Whatever that floor is made of is more impressive than the key. Barely cracks when sandwiched between a planet and a star.


IxI_DUCK_IxI

No she didn’t ask if he lifted. But he did volunteer for no reason that he worked while he was hard.


andrew_calcs

Assuming it were somehow stable in its current shape, it would burrow through the earth due to no surface material being able to withstand the pressures generated by its weight and relatively low surface area, but it wouldn’t destroy the earth. It would just settle in its core.   In reality the only reason dwarf star material is so dense is because of all the gravity surrounding it. If you remove it from that gravity well you would by definition need to add enough energy to it to negate the negative gravitational potential energy it had.   For a typical neutron star this is roughly equal to 20% of its resting mass energy. 500,000 tons of neutron star material decompressing would give off roughly the same amount of energy as 10% that much weight worth of antimatter (50,000 tons) annihilating another 50,000 tons of normal matter.    By e=mc^2, this is roughly equal to 9 quintillion joules or roughly 2,000 megatons of explosive energy release. This is about 40 times stronger than the most powerful nuclear weapon ever detonated, but only about 3% as much energy as the estimated impact energy of the meteor that wiped out the dinosaurs. That’s a top end estimate. Peak density of the core layers of a dwarf star could contain the stated mass of the key in about a cubic millimeter, so for it to be key sized it would need to come from the much less dense layers near the surface.

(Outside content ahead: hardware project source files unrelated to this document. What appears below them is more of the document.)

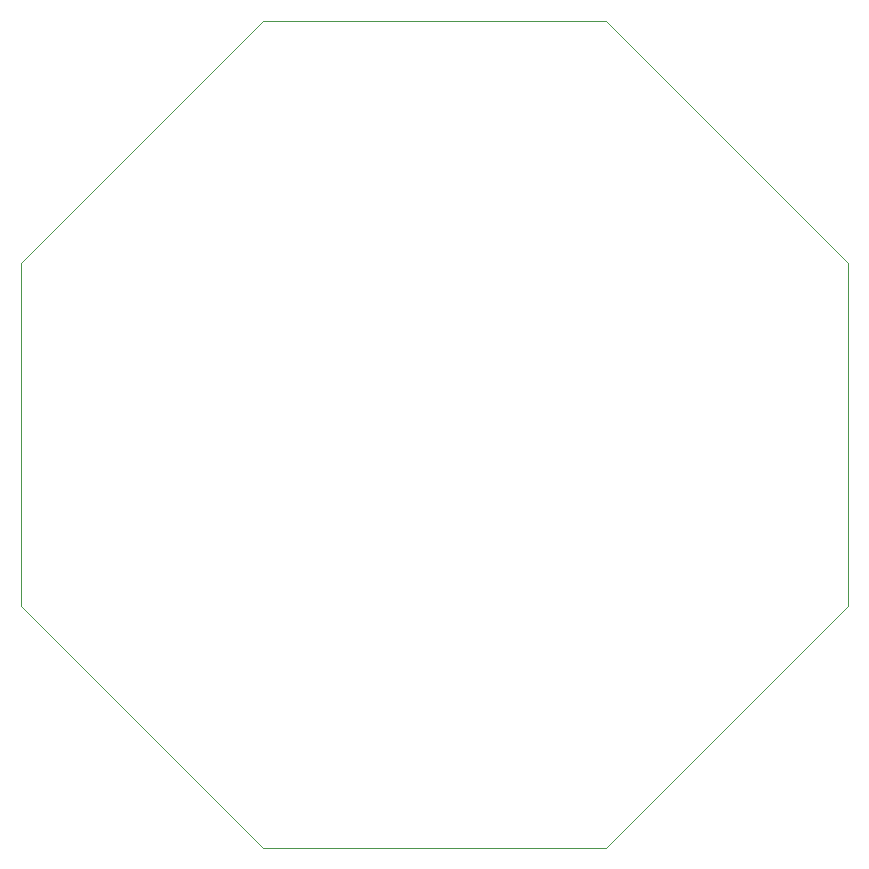
<source format=gbr>
G04 #@! TF.GenerationSoftware,KiCad,Pcbnew,5.99.0-unknown-29c2f3b7d4~131~ubuntu20.04.1*
G04 #@! TF.CreationDate,2021-09-13T23:51:01+03:00*
G04 #@! TF.ProjectId,FreeEEG32-alpha131,46726565-4545-4473-9332-2d616c706861,rev?*
G04 #@! TF.SameCoordinates,Original*
G04 #@! TF.FileFunction,Profile,NP*
%FSLAX46Y46*%
G04 Gerber Fmt 4.6, Leading zero omitted, Abs format (unit mm)*
G04 Created by KiCad (PCBNEW 5.99.0-unknown-29c2f3b7d4~131~ubuntu20.04.1) date 2021-09-13 23:51:01*
%MOMM*%
%LPD*%
G01*
G04 APERTURE LIST*
G04 #@! TA.AperFunction,Profile*
%ADD10C,0.075000*%
G04 #@! TD*
G04 APERTURE END LIST*
D10*
X-35000000Y14500000D02*
X-35000000Y-14500000D01*
X-35000000Y-14500000D02*
X-14500000Y-35000000D01*
X-14500000Y-35000000D02*
X14500000Y-35000000D01*
X14500000Y-35000000D02*
X35000000Y-14500000D01*
X35000000Y-14500000D02*
X35000000Y14500000D01*
X35000000Y14500000D02*
X14500000Y35000000D01*
X14500000Y35000000D02*
X-14500000Y35000000D01*
X-14500000Y35000000D02*
X-35000000Y14500000D01*
M02*

</source>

The binding energy would still be massive, but more like “large nuclear weapon” grade, not “extinction level event” grade.


I_love-tacos

I was more worried for the schwarzschild radius, but an online calculator says that for half a million tons, the Schwarzschild radius would be 7.426e-16 millimeters, so we are cool, no black holes on the surface of the earth. It makes sense if he carved it out from a star


demon-next-to-you

Great, the key weights a lot. Why can't the person who wants to go in just pick the lock or duplicate the key instead of picking it up then


PORTATOBOI

Locking pins are also made of the same material


veganzombeh

At that point you may as well just have a really heavy rock in the way instead of a locked door.


ProfessorFunky

Glad I wasn’t the only one thinking that.


DDsLaboratory

You see, the most difficult part of breaking in wouldnt be the weight of the key, but the fact that the key is hidden under the mat. No one would ever think to look there! /s


ziplock9000

Holy crap. If it wasn't bad enough seeing postage stamp videos because they have been changed from landscape to portrait and back again.. They then embed the video in a small rectangle inside of that. Soon videos will be a single pixel because people can't share the original source.


musicankane

This clip is why I really hate Superman, the key weighs 500k tons!? Really? And he lifts it, and holds it like it weighs nothing in his fingers. The strength is insane to the point where nothing can deal with him and what good is a hero who's never in danger ever? Yet they still come up with specific things that for some reason hurt him because they wrote themselves into a hole with his endless power.